I’ve been thinking all week and have compiled a list of things I wish people knew and understood about fibromyalgia.
1. Chronic pain in one area of your body is not Fibromyalgia. I think the most insulting thing I’ve ever heard anyone say to me is, “I have this pain in my shoulder. I think it might be Fibromyalgia.” Fibromyalgia is a complex syndrome that affects multiple systems of your body. The nervous system goes haywire, causing insomnia, pain, and sensory processing issues. The immune system and endocrine systems can malfunction, causing a variety of hormonal and immune system abnormalities. The liver, kidneys, bowel and lymph system can become sluggish and toxic. There can be oxidative stress and mitochondrial dysfunction right down to cells in our body. It’s a system-wide malfunction, not a single ache in a single muscle.
2. I am not lazy! I wish I could go out and socialize more. I wish I could keep our house cleaner, volunteer at my kids’ schools, and run marathons. I don’t want to lay on the couch or bed and have to take naps every day. I do it because I need to in order to keep myself somewhat functional.
3. Tired is not the same thing for a healthy person as it is for a person with a chronic or serious illness. Do you find it hard to even move your arms, legs, head or even open your mouth? Do your muscles scream with fatigue from just walking from one room to another? Will it take you days, even weeks to recover from attending this event? If you answered no, then you have no idea how tired a chronically ill person can feel.
4. It can take days, weeks or even months for a person with Fibromyalgia to recover from a time of stress or overdoing it. A day out of the house usually means many more days on the couch or in bed. I can’t just go out one day and bounce back from it after a good night’s sleep.
5. Overdoing causes a heck of a lot more misery than just fatigue.

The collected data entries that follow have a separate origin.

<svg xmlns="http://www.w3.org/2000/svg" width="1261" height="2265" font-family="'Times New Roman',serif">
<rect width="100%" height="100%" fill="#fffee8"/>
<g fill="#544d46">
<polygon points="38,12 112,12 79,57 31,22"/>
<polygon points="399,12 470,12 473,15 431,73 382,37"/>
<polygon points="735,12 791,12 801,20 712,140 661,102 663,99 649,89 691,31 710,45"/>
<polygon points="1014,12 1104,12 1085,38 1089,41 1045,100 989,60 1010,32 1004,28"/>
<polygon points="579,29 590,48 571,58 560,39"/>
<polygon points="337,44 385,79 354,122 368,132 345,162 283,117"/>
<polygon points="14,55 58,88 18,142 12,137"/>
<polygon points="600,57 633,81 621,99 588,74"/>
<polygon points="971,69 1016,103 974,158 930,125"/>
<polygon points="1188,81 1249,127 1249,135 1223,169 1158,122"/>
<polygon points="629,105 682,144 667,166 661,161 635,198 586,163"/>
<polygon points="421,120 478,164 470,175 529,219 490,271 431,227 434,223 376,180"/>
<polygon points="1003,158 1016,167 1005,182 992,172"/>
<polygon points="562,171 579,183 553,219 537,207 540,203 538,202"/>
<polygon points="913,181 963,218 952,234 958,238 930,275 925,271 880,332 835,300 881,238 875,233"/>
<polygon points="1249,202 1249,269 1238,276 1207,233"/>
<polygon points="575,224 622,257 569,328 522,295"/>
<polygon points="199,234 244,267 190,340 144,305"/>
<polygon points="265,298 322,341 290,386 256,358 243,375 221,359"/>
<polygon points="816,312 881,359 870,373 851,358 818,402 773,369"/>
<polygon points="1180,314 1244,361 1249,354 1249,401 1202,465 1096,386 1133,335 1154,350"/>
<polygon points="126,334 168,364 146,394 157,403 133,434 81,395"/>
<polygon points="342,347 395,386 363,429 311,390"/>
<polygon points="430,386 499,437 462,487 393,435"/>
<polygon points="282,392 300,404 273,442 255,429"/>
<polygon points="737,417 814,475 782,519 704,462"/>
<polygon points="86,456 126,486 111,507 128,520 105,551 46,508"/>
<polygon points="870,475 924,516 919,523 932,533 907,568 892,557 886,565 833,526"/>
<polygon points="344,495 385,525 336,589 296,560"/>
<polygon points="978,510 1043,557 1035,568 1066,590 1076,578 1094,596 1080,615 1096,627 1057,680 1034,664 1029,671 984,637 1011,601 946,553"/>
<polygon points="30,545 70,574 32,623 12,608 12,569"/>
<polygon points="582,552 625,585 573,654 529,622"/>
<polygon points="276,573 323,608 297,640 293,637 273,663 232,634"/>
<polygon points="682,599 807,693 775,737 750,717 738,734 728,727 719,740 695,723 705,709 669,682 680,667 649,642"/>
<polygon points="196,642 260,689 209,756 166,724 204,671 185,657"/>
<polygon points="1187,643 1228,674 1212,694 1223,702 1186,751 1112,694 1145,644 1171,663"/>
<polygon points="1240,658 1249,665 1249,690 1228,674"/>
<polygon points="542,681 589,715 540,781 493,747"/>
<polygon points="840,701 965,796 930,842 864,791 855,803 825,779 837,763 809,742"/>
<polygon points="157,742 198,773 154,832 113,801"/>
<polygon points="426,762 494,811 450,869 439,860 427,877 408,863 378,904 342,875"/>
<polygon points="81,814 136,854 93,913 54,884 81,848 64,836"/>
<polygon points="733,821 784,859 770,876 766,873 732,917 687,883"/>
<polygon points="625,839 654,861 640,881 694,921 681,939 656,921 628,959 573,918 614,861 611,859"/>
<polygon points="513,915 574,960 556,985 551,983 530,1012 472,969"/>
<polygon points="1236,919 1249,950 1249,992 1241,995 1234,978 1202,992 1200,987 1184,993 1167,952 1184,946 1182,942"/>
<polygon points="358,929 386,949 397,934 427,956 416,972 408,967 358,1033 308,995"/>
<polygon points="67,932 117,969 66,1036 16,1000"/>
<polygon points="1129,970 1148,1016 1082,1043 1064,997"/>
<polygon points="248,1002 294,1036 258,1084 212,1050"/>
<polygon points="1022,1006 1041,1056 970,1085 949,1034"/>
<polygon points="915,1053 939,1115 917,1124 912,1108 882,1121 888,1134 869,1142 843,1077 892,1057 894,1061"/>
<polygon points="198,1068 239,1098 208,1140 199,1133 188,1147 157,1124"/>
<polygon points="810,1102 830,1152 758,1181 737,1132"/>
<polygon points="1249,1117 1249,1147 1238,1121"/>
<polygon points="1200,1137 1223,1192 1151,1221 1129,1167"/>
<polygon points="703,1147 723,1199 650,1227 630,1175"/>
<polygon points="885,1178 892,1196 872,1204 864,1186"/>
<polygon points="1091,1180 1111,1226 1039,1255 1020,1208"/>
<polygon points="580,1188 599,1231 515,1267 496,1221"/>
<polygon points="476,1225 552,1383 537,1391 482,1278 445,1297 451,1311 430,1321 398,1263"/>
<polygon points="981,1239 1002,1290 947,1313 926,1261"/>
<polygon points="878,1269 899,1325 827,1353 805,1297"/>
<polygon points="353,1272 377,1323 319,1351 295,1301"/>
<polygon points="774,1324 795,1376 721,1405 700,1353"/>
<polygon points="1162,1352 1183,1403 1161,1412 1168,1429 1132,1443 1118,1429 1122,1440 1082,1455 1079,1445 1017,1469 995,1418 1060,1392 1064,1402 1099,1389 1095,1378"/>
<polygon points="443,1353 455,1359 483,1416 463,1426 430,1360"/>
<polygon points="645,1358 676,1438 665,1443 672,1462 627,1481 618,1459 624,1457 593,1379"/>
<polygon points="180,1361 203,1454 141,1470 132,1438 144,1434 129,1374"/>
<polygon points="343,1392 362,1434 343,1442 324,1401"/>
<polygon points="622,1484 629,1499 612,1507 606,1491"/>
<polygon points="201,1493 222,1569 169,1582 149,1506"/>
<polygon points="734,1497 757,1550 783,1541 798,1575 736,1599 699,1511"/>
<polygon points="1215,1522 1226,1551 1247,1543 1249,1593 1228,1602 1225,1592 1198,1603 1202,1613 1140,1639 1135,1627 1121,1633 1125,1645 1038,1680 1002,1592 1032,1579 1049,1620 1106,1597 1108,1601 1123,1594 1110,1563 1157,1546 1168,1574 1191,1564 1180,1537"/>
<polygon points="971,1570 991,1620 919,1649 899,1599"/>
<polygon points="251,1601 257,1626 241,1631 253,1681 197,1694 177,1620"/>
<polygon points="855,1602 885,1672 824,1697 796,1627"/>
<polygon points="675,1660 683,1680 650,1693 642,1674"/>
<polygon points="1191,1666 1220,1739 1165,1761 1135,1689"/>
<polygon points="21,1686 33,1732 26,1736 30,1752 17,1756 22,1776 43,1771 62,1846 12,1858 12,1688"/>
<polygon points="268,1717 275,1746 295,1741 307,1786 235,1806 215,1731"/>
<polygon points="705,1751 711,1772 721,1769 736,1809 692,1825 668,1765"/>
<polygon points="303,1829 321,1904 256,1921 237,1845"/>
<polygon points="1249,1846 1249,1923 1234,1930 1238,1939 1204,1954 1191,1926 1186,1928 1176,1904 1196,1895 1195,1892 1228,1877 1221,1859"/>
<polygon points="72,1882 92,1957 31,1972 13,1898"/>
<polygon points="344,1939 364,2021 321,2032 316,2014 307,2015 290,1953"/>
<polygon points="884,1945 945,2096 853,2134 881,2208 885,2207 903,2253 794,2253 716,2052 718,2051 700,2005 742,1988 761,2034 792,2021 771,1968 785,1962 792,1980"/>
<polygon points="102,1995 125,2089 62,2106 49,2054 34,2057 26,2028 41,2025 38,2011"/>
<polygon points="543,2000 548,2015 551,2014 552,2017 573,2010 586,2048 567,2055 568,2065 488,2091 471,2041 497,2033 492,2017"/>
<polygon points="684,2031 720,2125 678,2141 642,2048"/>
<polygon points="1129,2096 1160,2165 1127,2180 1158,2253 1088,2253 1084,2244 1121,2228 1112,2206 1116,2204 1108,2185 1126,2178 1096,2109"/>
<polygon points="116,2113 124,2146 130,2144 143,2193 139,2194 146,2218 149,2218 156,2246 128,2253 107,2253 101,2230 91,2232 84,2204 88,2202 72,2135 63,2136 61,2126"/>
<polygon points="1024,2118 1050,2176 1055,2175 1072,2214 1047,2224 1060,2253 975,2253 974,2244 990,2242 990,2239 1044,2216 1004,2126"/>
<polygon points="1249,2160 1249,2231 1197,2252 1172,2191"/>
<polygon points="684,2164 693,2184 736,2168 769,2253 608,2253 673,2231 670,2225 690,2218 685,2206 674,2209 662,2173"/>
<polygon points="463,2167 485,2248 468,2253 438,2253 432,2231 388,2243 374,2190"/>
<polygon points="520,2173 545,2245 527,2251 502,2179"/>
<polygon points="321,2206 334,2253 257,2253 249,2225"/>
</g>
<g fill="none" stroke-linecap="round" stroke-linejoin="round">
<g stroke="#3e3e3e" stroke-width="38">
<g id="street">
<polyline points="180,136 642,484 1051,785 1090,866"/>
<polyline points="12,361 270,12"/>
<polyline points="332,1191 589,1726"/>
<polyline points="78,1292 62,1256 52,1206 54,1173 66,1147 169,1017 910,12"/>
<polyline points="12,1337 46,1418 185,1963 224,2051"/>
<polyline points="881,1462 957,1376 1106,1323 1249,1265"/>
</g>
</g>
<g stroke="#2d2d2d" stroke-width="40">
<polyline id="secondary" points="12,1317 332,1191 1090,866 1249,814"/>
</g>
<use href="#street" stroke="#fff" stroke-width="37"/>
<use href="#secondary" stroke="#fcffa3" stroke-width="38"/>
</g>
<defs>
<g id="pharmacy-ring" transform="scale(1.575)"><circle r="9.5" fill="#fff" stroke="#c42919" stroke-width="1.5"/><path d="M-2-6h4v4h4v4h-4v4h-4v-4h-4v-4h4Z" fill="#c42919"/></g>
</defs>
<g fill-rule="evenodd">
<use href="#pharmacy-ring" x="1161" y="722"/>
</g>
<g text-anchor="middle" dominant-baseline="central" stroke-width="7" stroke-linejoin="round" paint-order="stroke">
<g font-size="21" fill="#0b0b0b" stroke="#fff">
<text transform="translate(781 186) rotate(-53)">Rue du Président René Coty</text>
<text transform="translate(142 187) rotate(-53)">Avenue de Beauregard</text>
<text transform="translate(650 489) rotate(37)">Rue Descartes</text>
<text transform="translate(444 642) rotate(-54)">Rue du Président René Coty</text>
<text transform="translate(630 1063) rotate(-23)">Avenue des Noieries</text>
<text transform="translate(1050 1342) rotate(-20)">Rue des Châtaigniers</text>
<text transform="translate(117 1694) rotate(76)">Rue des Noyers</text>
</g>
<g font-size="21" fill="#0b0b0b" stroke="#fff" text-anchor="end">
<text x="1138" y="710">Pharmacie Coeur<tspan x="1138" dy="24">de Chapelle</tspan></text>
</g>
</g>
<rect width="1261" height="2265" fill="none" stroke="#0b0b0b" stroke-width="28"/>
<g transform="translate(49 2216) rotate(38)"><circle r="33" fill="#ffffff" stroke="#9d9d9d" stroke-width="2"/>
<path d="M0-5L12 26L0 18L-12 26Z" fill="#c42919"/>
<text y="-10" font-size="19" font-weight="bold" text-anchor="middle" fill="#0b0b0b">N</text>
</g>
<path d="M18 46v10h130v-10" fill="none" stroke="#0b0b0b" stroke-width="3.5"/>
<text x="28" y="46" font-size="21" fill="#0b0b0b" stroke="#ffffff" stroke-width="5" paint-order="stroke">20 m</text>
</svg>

Getting overtired causes pain to increase, sleep to become worse and can cause a host of neurological symptoms. For me, feeling tired isn’t the worst consequence of too much activity. It’s getting a bad case of zombie brain, being unable to move my body or talk properly or even think semi-straight. It’s being unable to walk without bumping into walls. It’s lacking the attention span to read, follow a conversation or even watch TV. It’s feeling like I’m going to jump out of my skin every time I hear a noise. It’s the threat of these symptoms that keep me from taking on too much. I have a family to take care of. I need to be somewhat functional.
6. Brain dysfunction is part of the Fibro package. Not being able to remember words, names or where I am even, does not mean I’m stupid. It just means my brain is dysfunctioning at the moment. The brain fog can be powerful enough to make me forget my phone number, my age, my birthday, my kids birthdays or even my own name, so give me a break if I forget to do something.
7. I will never be the same person I was before I had Fibromyalgia. Chronic pain and fatigue change a person. They require you to get clear about who you are and what’s important to you. Even if the pain, fatigue and brain dysfunction were gone tomorrow, I wouldn’t return to who I was before. I know myself better now. I know my priorities and I know how to be more true to who I am.
8. Please understand the difference between “happy” and “healthy”. When you’ve got the flu, you probably feel miserable with it, but I’ve been sick for years. I can’t be miserable all the time. In fact, I work hard at not being miserable. So, if you’re talking to me and I sound happy, it means I’m happy. That’s all. It doesn’t mean that I’m not in a lot of pain, or extremely tired, or that I’m getting better, or any of those things. Please don’t say, “Oh, you’re sounding better!” or “But you look so healthy!¨ I am merely coping. I am sounding happy and trying to look normal.
9. Please understand that chronic pain is variable. It’s quite possible (for many, it’s common) that one day I am able to walk to the park and back, while the next day I’ll have trouble getting to the next room. I may need to cancel a previous commitment at the last-minute. If this happens, please do not take it personally.
10. If I seem touchy, it’s probably because I am. It’s not how I try to be. As a matter of fact, I try very hard to be normal. I hope you will try to understand.
If you know someone living with Fibromyalgia or chronic pain, remember we could use some of that compassion and understanding reflected back our way.”
Thank you Sara for enlightening us regarding this invisible illness.